You may need additional medications to manage specific symptoms of ulcerative colitis. Always talk with your doctor before using over-the-counter medications. He or she may recommend one or more of the following.
- Antibiotics. People with ulcerative colitis who run fevers will likely take antibiotics to help prevent or control infection.
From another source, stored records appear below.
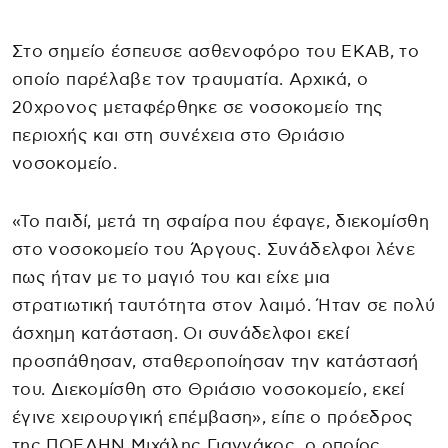
Στο σημείο έσπευσε ασθενοφόρο του ΕΚΑΒ, το
οποίο παρέλαβε τον τραυματία. Αρχικά, ο
20χρονος μεταφέρθηκε σε νοσοκομείο της
περιοχής και στη συνέχεια στο Θριάσιο
νοσοκομείο.
«Το παιδί, μετά τη σφαίρα που έφαγε, διεκομίσθη
στο νοσοκομείο του Άργους. Συνάδελφοι λένε
πως ήταν με το μαγιό του και είχε μια
στρατιωτική ταυτότητα στον λαιμό. Ήταν σε πολύ
άσχημη κατάσταση. Οι συνάδελφοι εκεί
προσπάθησαν, σταθεροποίησαν την κατάστασή
του. Διεκομίσθη στο Θριάσιο νοσοκομείο, εκεί
έγινε χειρουργική επέμβαση», είπε ο πρόεδρος
της ΠΟΕΔΗΝ Μιχάλης Γιαννάκος, ο οποίος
- Anti-diarrheal medications. For severe diarrhea, loperamide (Imodium) may be effective. Use anti-diarrheal medications with great caution, however, because they may increase the risk of toxic megacolon.
- Pain relievers. For mild pain, your doctor may recommend acetaminophen (Tylenol, others) — but not ibuprofen (Advil, Motrin IB, others), naproxen sodium (Aleve, Anaprox), and diclofenac sodium (Voltaren, Solaraze), which can worsen symptoms and increase the severity of disease.
- Iron supplements. If you have chronic intestinal bleeding, you may develop iron deficiency anemia and be given iron supplements.
Surgery can often eliminate ulcerative colitis. But that usually means removing your entire colon and rectum (proctocolectomy). In most cases, this involves a procedure called ileoanal anastomosis that eliminates the need to wear a bag to collect stool. Your surgeon constructs a pouch from the end of your small intestine. The pouch is then attached directly to your anus, allowing you to expel waste relatively normally.